Sadly, none of us can predict when we will die. However, you can make plans now so that day and the time following is easier on your loved ones. If you’re starting to think about your estate plan, a question might start to form in your mind: What’s the difference between a will and a trust, and which one is right for me?
Using a will, trust, and other legal documents to specify your final arrangements after you pass away is crucial. Having these legal documents in place ensures that they know, follow, oversee, and honor your final wishes.
It’s unfortunate that many people pass away each year without leaving clear or written plans for those they leave behind. A drawn-out, complicated, and frustrating distribution of assets often ensues. Your loved ones will also go through the public, dreaded probate court process.
Most people don’t know the main difference between a Will and a Trust in Tennessee. Here, we will provide an overview and the pros and cons so you can decide which option works best for you. Will Gurus is here to help you plan and record your final wishes.
Wills Vs. Trusts
A Will determines where your assets will go after death and is fairly straightforward. You can appoint a guardian for minor children in yours, and it can allow an executor to produce a trust that benefits multiple parties. Wills can also help others make decisions based on your wishes after death.
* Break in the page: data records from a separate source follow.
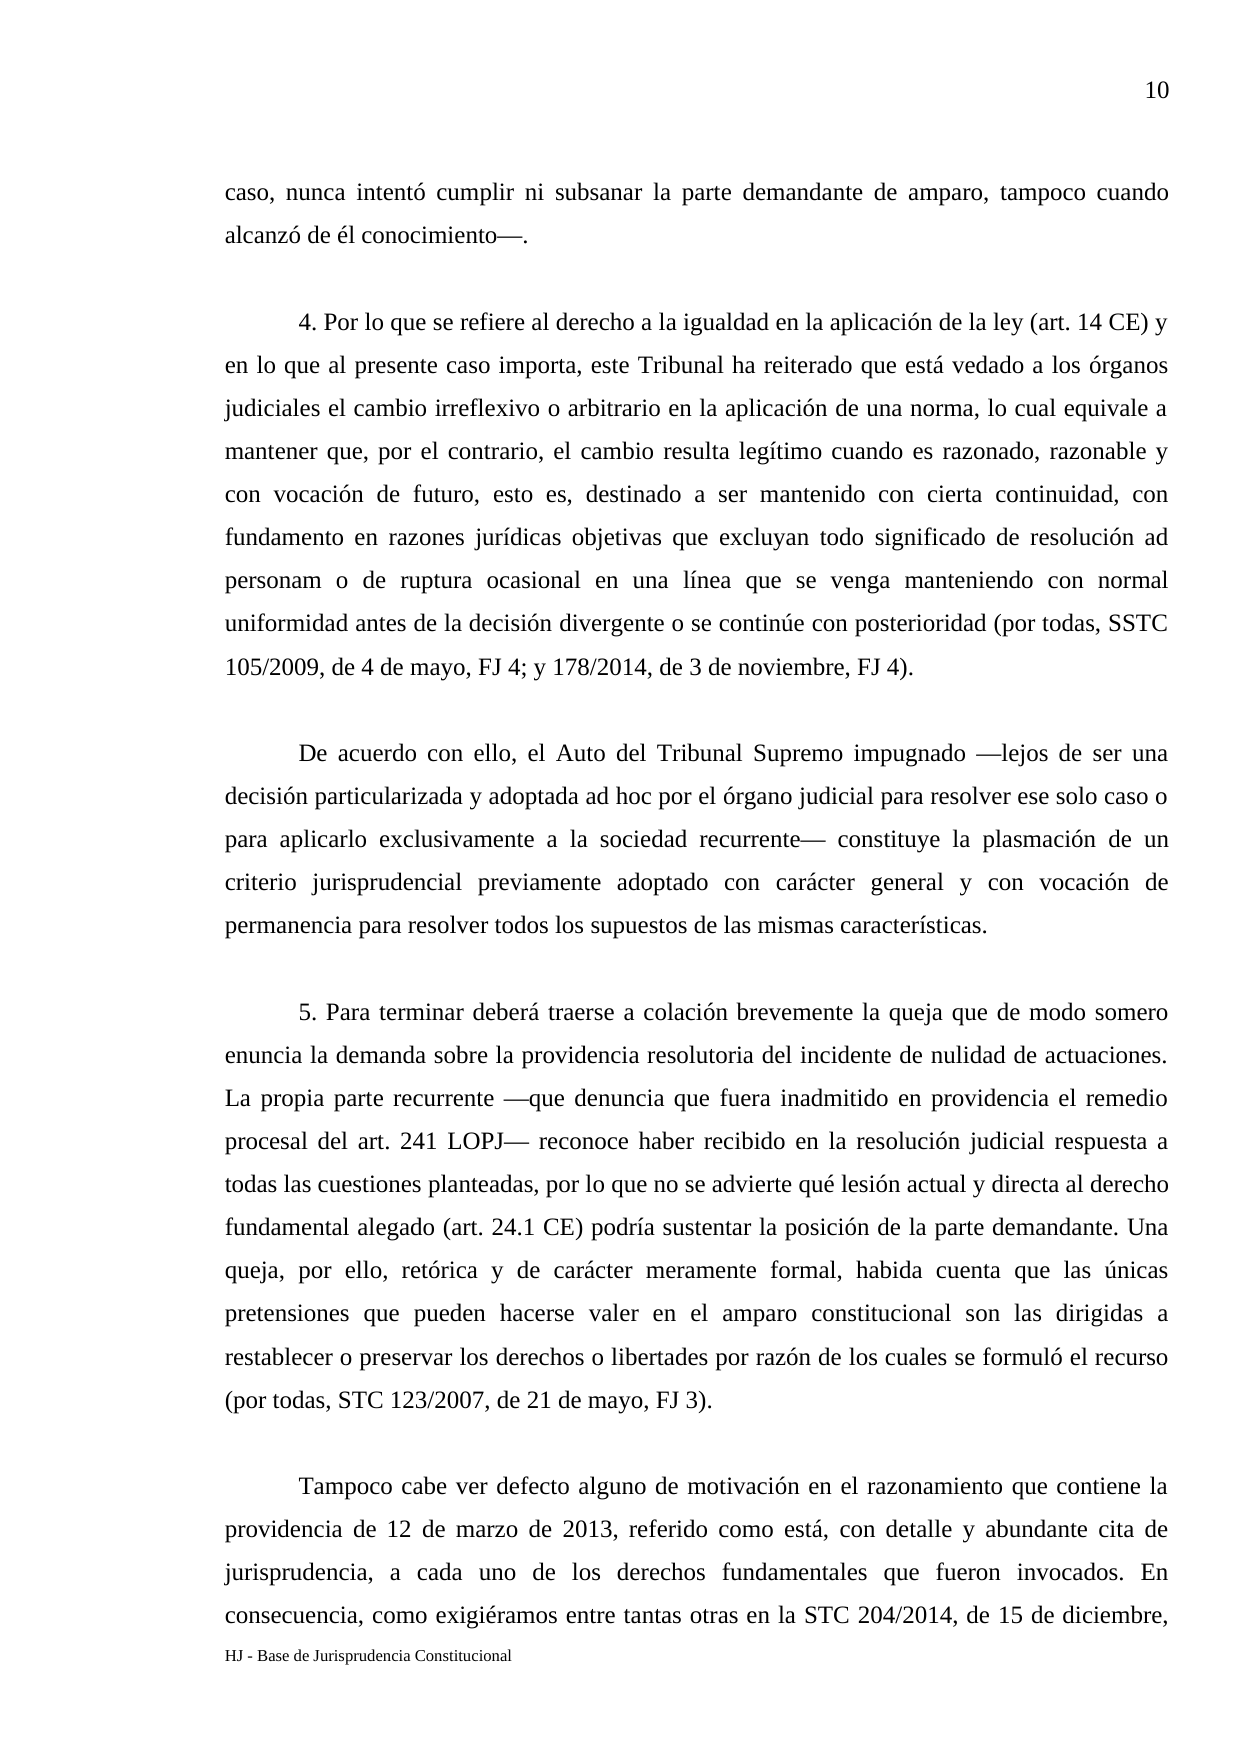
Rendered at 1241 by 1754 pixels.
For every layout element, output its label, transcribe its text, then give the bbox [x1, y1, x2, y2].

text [224, 177, 1169, 249]
text De acuerdo con ello, el Auto del Tribunal Supremo impugnado —lejos de ser una decisión particularizada y adoptada ad hoc por el órgano judicial para resolver ese solo caso o para aplicarlo exclusivamente a la sociedad recurrente— constituye la plasmación de un criterio jurisprudencial previamente adoptado con carácter general y con vocación de permanencia para resolver todos los supuestos de las mismas características. [224, 738, 1169, 939]
text 5. Para terminar deberá traerse a colación brevemente la queja que de modo somero enuncia la demanda sobre la providencia resolutoria del incidente de nulidad de actuaciones. La propia parte recurrente —que denuncia que fuera inadmitido en providencia el remedio procesal del art. 241 LOPJ— reconoce haber recibido en la resolución judicial respuesta a todas las cuestiones planteadas, por lo que no se advierte qué lesión actual y directa al derecho fundamental alegado (art. 24.1 CE) podría sustentar la posición de la parte demandante. Una queja, por ello, retórica y de carácter meramente formal, habida cuenta que las únicas pretensiones que pueden hacerse valer en el amparo constitucional son las dirigidas a restablecer o preservar los derechos o libertades por razón de los cuales se formuló el recurso (por todas, STC 123/2007, de 21 de mayo, FJ 3). [224, 997, 1169, 1413]
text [224, 1471, 1169, 1629]
text 4. Por lo que se refiere al derecho a la igualdad en la aplicación de la ley (art. 14 CE) y en lo que al presente caso importa, este Tribunal ha reiterado que está vedado a los órganos judiciales el cambio irreflexivo o arbitrario en la aplicación de una norma, lo cual equivale a mantener que, por el contrario, el cambio resulta legítimo cuando es razonado, razonable y con vocación de futuro, esto es, destinado a ser mantenido con cierta continuidad, con fundamento en razones jurídicas objetivas que excluyan todo significado de resolución ad personam o de ruptura ocasional en una línea que se venga manteniendo con normal uniformidad antes de la decisión divergente o se continúe con posterioridad (por todas, SSTC 105/2009, de 4 de mayo, FJ 4; y 178/2014, de 3 de noviembre, FJ 4). [224, 307, 1169, 680]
A Trust can be used to specify what you want to happen if you become incapacitated and are unable to make your own decisions. A trust also avoids probate court. Trusts transfer ownership of a deceased person’s assets to a trustee, who must act according to the written wishes and help the beneficiaries.
An estate planning attorney creates your trust, and the benefit is it’s not a public document like a will. Larger estates and more complicated circumstances may opt to use both a will and trust for distribution purposes.
What are the advantages of a Will?
The perks of having a will include:
- Affordable and relatively simple to create
- Allows you to control where your assets go after you pass away
- Allows you to appoint guardians for your minor children
- It can help you correctly plan for after your passing
What are the disadvantages of a Trust?
There are a few cons of a trust, such as:
- Typically more expensive and take more time to initially draft
- Must move assets to the trust to fund it
- Can lose tax and asset protection advantages if trust laws are changed or violated
Considerations for creating a Trust
When creating a trust, there are several important considerations to keep in mind. First, you need to decide what type of trust best suits your needs now and in the future.
Second, you need to choose a trustee. The trustee is the person who will manage the trust and its assets. It is important to choose someone you trust implicitly and who has the experience and knowledge to properly handle the trust.
Finally, you need to determine how the trust will be funded. The funding source will determine how the trust can be used and how the assets can be distributed.